● What you will do: The answer must be only the lines below from the one holding "est l’un des principaux fabricant" down to the one holding "Choix d'hôpitaux selon votre budget", ends included, printed exactly; please omit all pictures.

[Records from a collection]
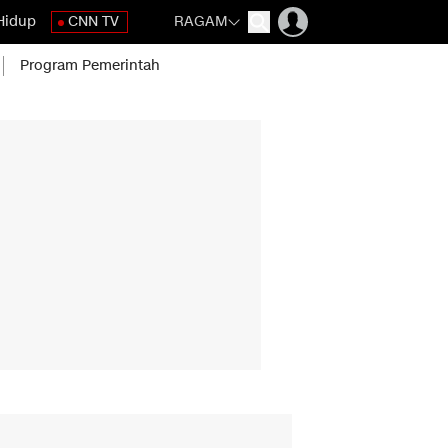
Hidup
CNN TV
RAGAM
Program Pemerintah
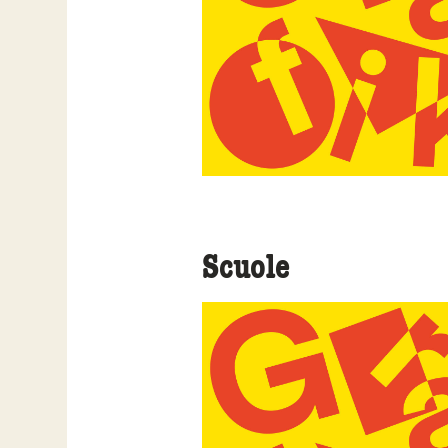
Scuole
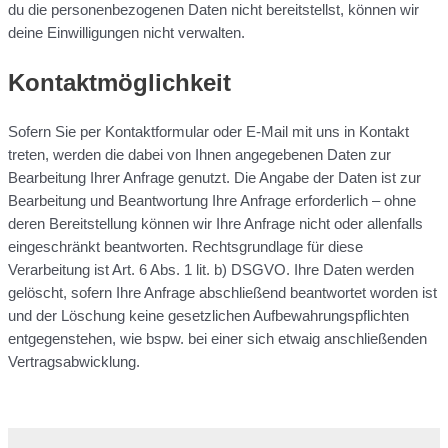
du die personenbezogenen Daten nicht bereitstellst, können wir
deine Einwilligungen nicht verwalten.
Kontaktmöglichkeit
Sofern Sie per Kontaktformular oder E-Mail mit uns in Kontakt
treten, werden die dabei von Ihnen angegebenen Daten zur
Bearbeitung Ihrer Anfrage genutzt. Die Angabe der Daten ist zur
Bearbeitung und Beantwortung Ihre Anfrage erforderlich – ohne
deren Bereitstellung können wir Ihre Anfrage nicht oder allenfalls
eingeschränkt beantworten. Rechtsgrundlage für diese
Verarbeitung ist Art. 6 Abs. 1 lit. b) DSGVO. Ihre Daten werden
gelöscht, sofern Ihre Anfrage abschließend beantwortet worden ist
und der Löschung keine gesetzlichen Aufbewahrungspflichten
entgegenstehen, wie bspw. bei einer sich etwaig anschließenden
Vertragsabwicklung.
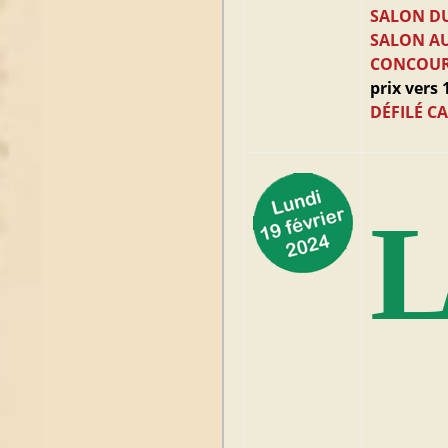
SALON DU
SALON A
CONCOURS
prix vers
DÉFILÉ C
L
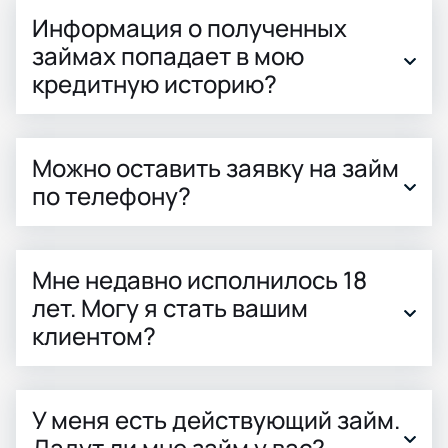
Информация о полученных
займах попадает в мою
кредитную историю?
Можно оставить заявку на займ
по телефону?
Мне недавно исполнилось 18
лет. Могу я стать вашим
клиентом?
У меня есть действующий займ.
Дадут ли мне займ у вас?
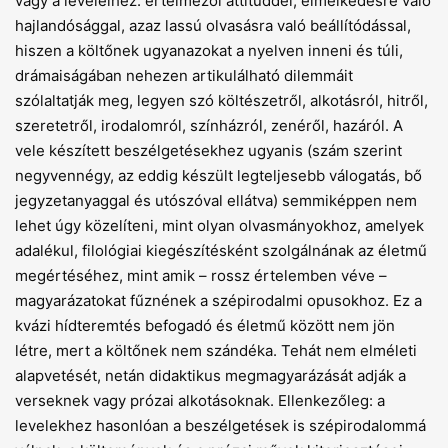
vagy a leveleihez: értelmezői attitűddel, elmélkedésre való
hajlandósággal, azaz lassú olvasásra való beállítódással,
hiszen a költőnek ugyanazokat a nyelven inneni és túli,
drámaiságában nehezen artikulálható dilemmáit
szólaltatják meg, legyen szó költészetről, alkotásról, hitről,
szeretetről, irodalomról, színházról, zenéről, hazáról. A
vele készített beszélgetésekhez ugyanis (szám szerint
negyvennégy, az eddig készült legteljesebb válogatás, bő
jegyzetanyaggal és utószóval ellátva) semmiképpen nem
lehet úgy közelíteni, mint olyan olvasmányokhoz, amelyek
adalékul, filológiai kiegészítésként szolgálnának az életmű
megértéséhez, mint amik – rossz értelemben véve –
magyarázatokat fűznének a szépirodalmi opusokhoz. Ez a
kvázi hídteremtés befogadó és életmű között nem jön
létre, mert a költőnek nem szándéka. Tehát nem elméleti
alapvetését, netán didaktikus megmagyarázását adják a
verseknek vagy prózai alkotásoknak. Ellenkező­leg: a
levelekhez hasonlóan a beszélgetések is szépirodalommá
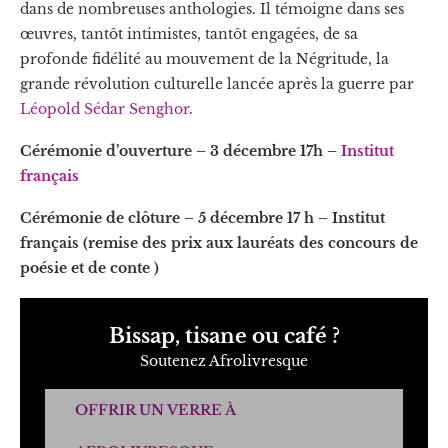
dans de nombreuses anthologies. Il témoigne dans ses
œuvres, tantôt intimistes, tantôt engagées, de sa
profonde fidélité au mouvement de la Négritude, la
grande révolution culturelle lancée après la guerre par
Léopold Sédar Senghor
.
Cérémonie d’ouverture – 3 décembre 17h –
Institut
français
Cérémonie de clôture – 5 décembre 17 h – Institut
français (remise des prix aux lauréats des concours de
poésie et de conte )
Bissap, tisane ou café ?
Soutenez Afrolivresque
OFFRIR UN VERRE À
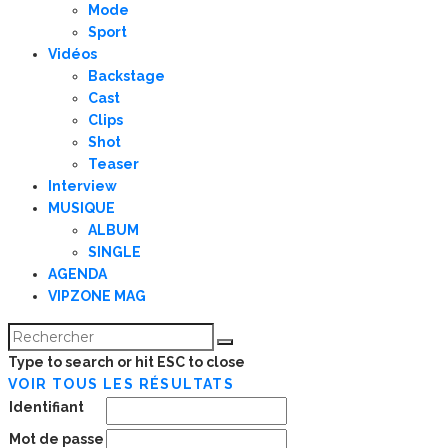
Mode
Sport
Vidéos
Backstage
Cast
Clips
Shot
Teaser
Interview
MUSIQUE
ALBUM
SINGLE
AGENDA
VIPZONE MAG
Type to search or hit ESC to close
VOIR TOUS LES RÉSULTATS
Identifiant
Mot de passe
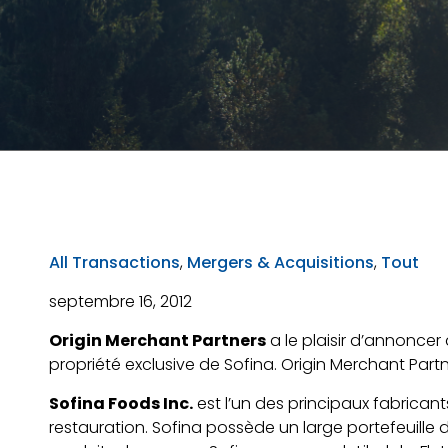
All Transactions
,
Mergers & Acquisitions
,
Tout
septembre 16, 2012
Origin Merchant Partners
a le plaisir d’annoncer 
propriété exclusive de Sofina. Origin Merchant Partn
Sofina Foods Inc.
est l’un des principaux fabricant
restauration. Sofina possède un large portefeuille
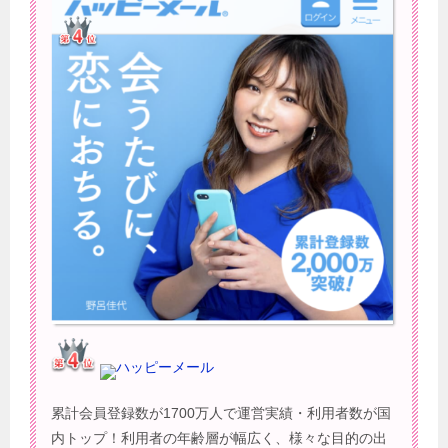
ハッピーメール
累計会員登録数が1700万人で運営実績・利用者数が国
内トップ！利用者の年齢層が幅広く、様々な目的の出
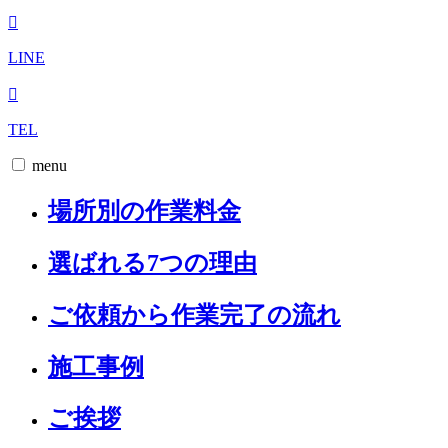
LINE
TEL
menu
場所別の作業料金
選ばれる7つの理由
ご依頼から作業完了の流れ
施工事例
ご挨拶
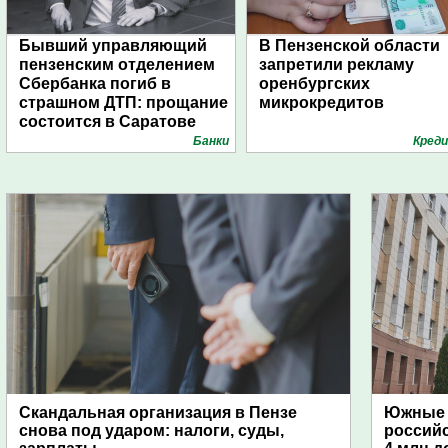
Бывший управляющий
В Пензенской области
пензенским отделением
запретили рекламу
Сбербанка погиб в
оренбургских
страшном ДТП: прощание
микрокредитов
состоится в Саратове
Банки
Кред
Скандальная организация в Пензе
Южные 
снова под ударом: налоги, суды,
россий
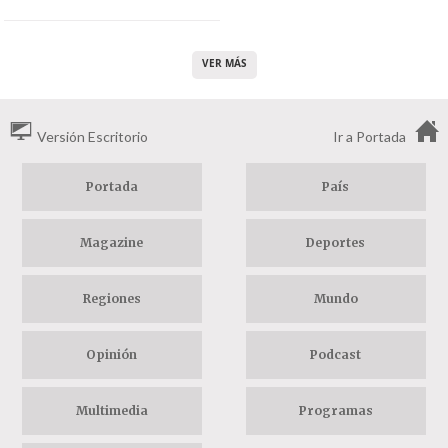
VER MÁS
Versión Escritorio
Ir a Portada
Portada
País
Magazine
Deportes
Regiones
Mundo
Opinión
Podcast
Multimedia
Programas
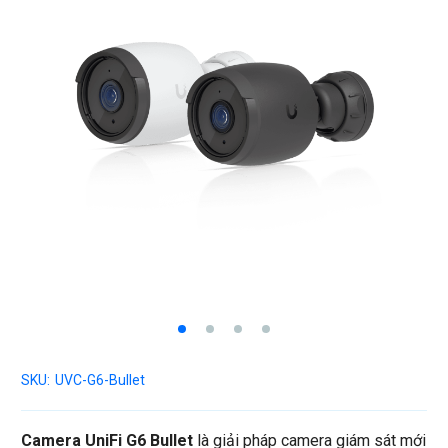
SKU:
UVC-G6-Bullet
Camera UniFi G6 Bullet
là giải pháp camera giám sát mới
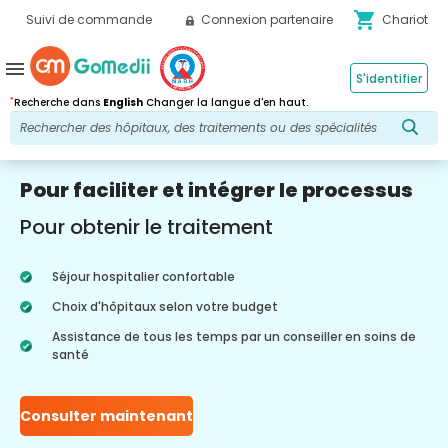
shopping_cart
Suivi de commande
Connexion partenaire
Chariot
menu
S'identifier
*
Recherche dans
English
Changer la langue d'en haut.
Pour faciliter et intégrer le processus
Pour obtenir le traitement
Séjour hospitalier confortable
Choix d'hôpitaux selon votre budget
Assistance de tous les temps par un conseiller en soins de
santé
Consulter maintenant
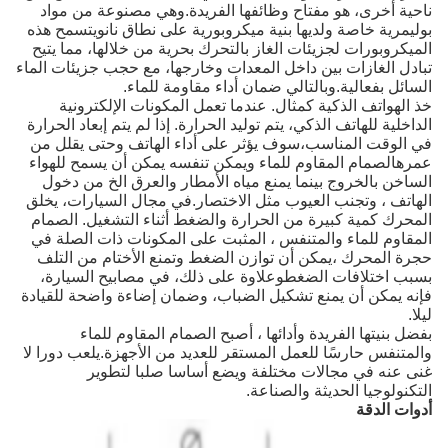
ناحية أخرى، هو مفتاح وظائفها الفريدة.وهي مصنوعة من مواد
بوليمرية خاصة ولديها بنية ميكروبورية على نطاق نانويتسمح هذه
الميكروبورات لجزيئات الغاز بالتحرك بحرية من خلالها، مما يتيح
تبادل الغازات بين داخل المعدات وخارجها، مع حجب جزيئات الماء
السائل بفعالية.وبالتالي ضمان أداء مقاومة للماء.
خذ الهواتف الذكية كمثال. عندما تعمل المكونات الإلكترونية
الداخلية للهاتف الذكي، يتم توليد الحرارة. إذا لم يتم إبعاد الحرارة
في الوقت المناسب،سوف يؤثر على أداء الهاتف وحتى يقلل من
عمرهالصمام المقاوم للماء ويمكن تنفسه يمكن أن يسمح للهواء
الساخن بالخروج بينما يمنع مياه الأمطار والعرق الخ من دخول
الهاتف ، وتجنب العيوب مثل الاختصار.في مجال السيارات، يخلق
المحرك كمية كبيرة من الحرارة والضغط أثناء التشغيل. الصمام
المقاوم للماء والمتنفس ، المثبت على المكونات ذات الصلة في
حجرة المحرك ،يمكن أن توازن الضغط وتمنع الأختام من التلف
بسبب اختلافات الضغطوعلاوة على ذلك، في مصابيح السيارة،
فإنه يمكن أن يمنع تشكيل الضباب، وضمان إضاءة واضحة للقيادة
ليلا.
بفضل بنيتها الفريدة وأدائها ، أصبح الصمام المقاوم للماء
والمتنفس حارسًا للعمل المستقر للعديد من الأجهزة.يلعب دورا لا
غنى عنه في مجالات مختلفة ويضع أساسا صلبا لتطوير
التكنولوجيا الحديثة والصناعة.
أدوات الدقة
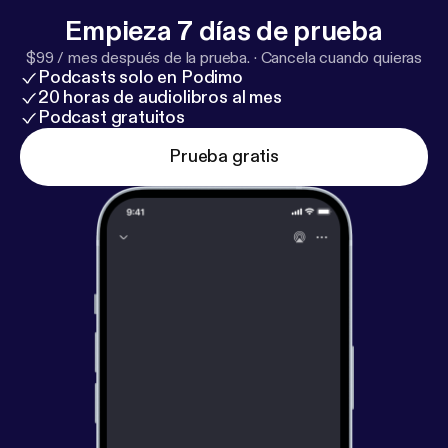
Empieza 7 días de prueba
$99 / mes después de la prueba.
·
Cancela cuando quieras
Podcasts solo en Podimo
20 horas de audiolibros al mes
Podcast gratuitos
Prueba gratis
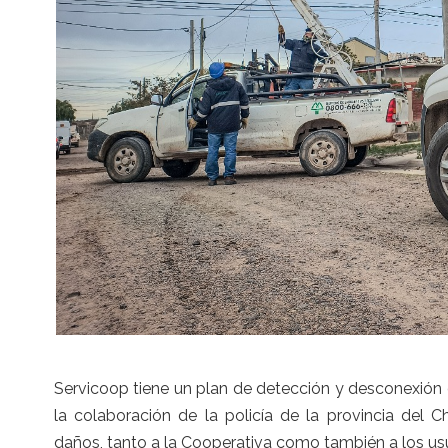
Servicoop tiene un plan de detección y desconexión 
la colaboración de la policía de la provincia del 
daños, tanto a la Cooperativa como también a los usu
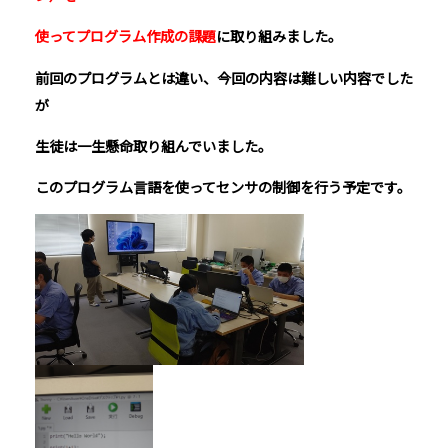
使ってプログラム作成の課題
に取り組みました。
前回のプログラムとは違い、今回の内容は難しい内容でした
が
生徒は一生懸命取り組んでいました。
このプログラム言語を使ってセンサの制御を行う予定です。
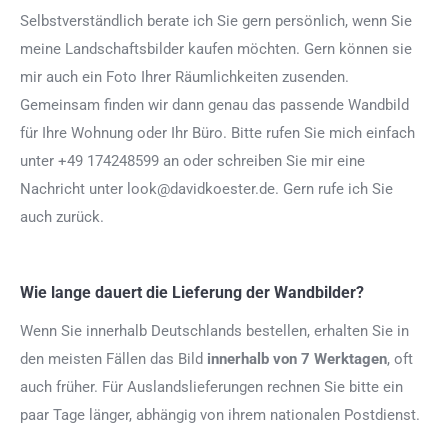
Selbstverständlich berate ich Sie gern persönlich, wenn Sie
meine Landschaftsbilder kaufen möchten. Gern können sie
mir auch ein Foto Ihrer Räumlichkeiten zusenden.
Gemeinsam finden wir dann genau das passende Wandbild
für Ihre Wohnung oder Ihr Büro. Bitte rufen Sie mich einfach
unter +49 174248599 an oder schreiben Sie mir eine
Nachricht unter look@davidkoester.de. Gern rufe ich Sie
auch zurück.
Wie lange dauert die Lieferung der Wandbilder?
Wenn Sie innerhalb Deutschlands bestellen, erhalten Sie in
den meisten Fällen das Bild
innerhalb von 7 Werktagen
, oft
auch früher. Für Auslandslieferungen rechnen Sie bitte ein
paar Tage länger, abhängig von ihrem nationalen Postdienst.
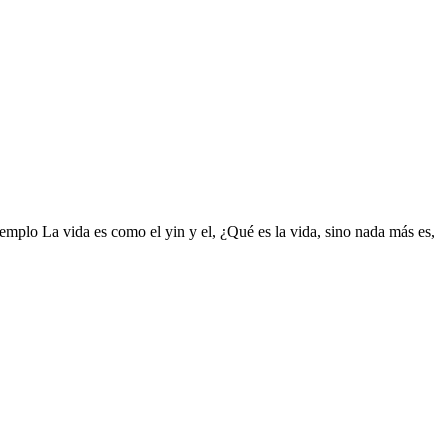
jemplo La vida es como el yin y el, ¿Qué es la vida, sino nada más es,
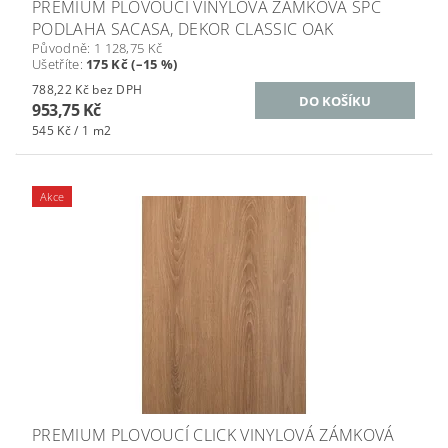
PREMIUM PLOVOUCÍ VINYLOVÁ ZÁMKOVÁ SPC
PODLAHA SACASA, DEKOR CLASSIC OAK
Původně:
1 128,75 Kč
Ušetříte
:
175 Kč (–15 %)
788,22 Kč bez DPH
953,75 Kč
545 Kč / 1 m2
Akce
PREMIUM PLOVOUCÍ CLICK VINYLOVÁ ZÁMKOVÁ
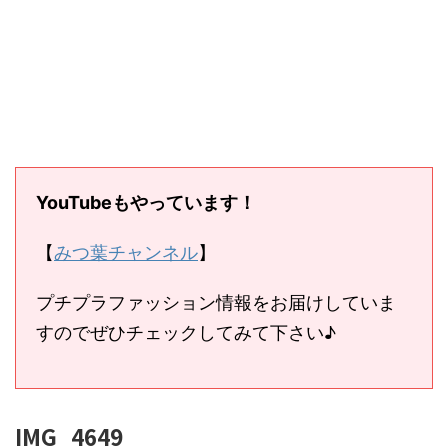
YouTubeもやっています！
【
みつ葉チャンネル
】
プチプラファッション情報をお届けしていま
すのでぜひチェックしてみて下さい♪
IMG_4649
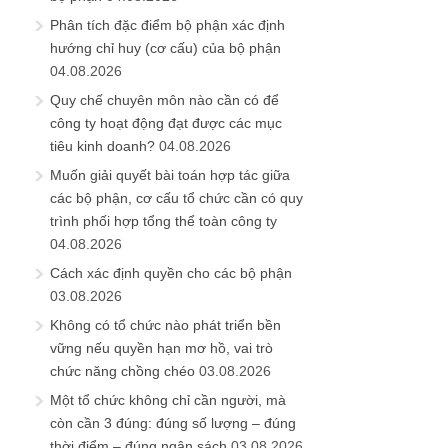
Phân tích đặc điểm bộ phận xác định
hướng chỉ huy (cơ cấu) của bộ phận
04.08.2026
Quy chế chuyên môn nào cần có để
công ty hoạt động đạt được các mục
tiêu kinh doanh?
04.08.2026
Muốn giải quyết bài toán hợp tác giữa
các bộ phận, cơ cấu tổ chức cần có quy
trình phối hợp tổng thể toàn công ty
04.08.2026
Cách xác định quyền cho các bộ phận
03.08.2026
Không có tổ chức nào phát triển bền
vững nếu quyền hạn mơ hồ, vai trò
chức năng chồng chéo
03.08.2026
Một tổ chức không chỉ cần người, mà
còn cần 3 đúng: đúng số lượng – đúng
thời điểm – đúng ngân sách
03.08.2026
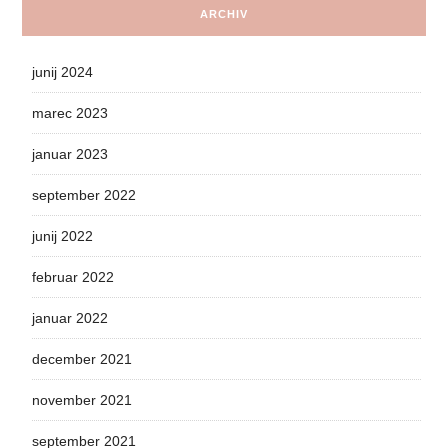
ARCHIV
junij 2024
marec 2023
januar 2023
september 2022
junij 2022
februar 2022
januar 2022
december 2021
november 2021
september 2021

● Solution to this exercise:
est l’un des principaux fabricant
restauration. Sofina possède un large portefeuille
ハッピーメール
累計会員登録数が1700万人で運営実績・利用者数が国
内トップ！利用者の年齢層が幅広く、様々な目的の出
LINE
TEL
menu
場所別の作業料金
選ばれる7つの理由
ご依頼から作業完了の流れ
施工事例
ご挨拶
Бывший управляющий
В Пензенской области
пензенским отделением
запретили рекламу
Сбербанка погиб в
оренбургских
страшном ДТП: прощание
микрокредитов
состоится в Саратове
Банки
Кред
Скандальная организация в Пензе
Южные 
снова под ударом: налоги, суды,
россий
VER MÁS
Versión Escritorio
Ir a Portada
Portada
País
Magazine
Deportes
Regiones
Mundo
Opinión
Podcast
Multimedia
Programas
SKU:
UVC-G6-Bullet
Camera UniFi G6 Bullet
là giải pháp camera giám sát mới
shopping_cart
Suivi de commande
Connexion partenaire
Chariot
menu
S'identifier
*
Recherche dans
English
Changer la langue d'en haut.
Pour faciliter et intégrer le processus
Pour obtenir le traitement
Séjour hospitalier confortable
Choix d'hôpitaux selon votre budget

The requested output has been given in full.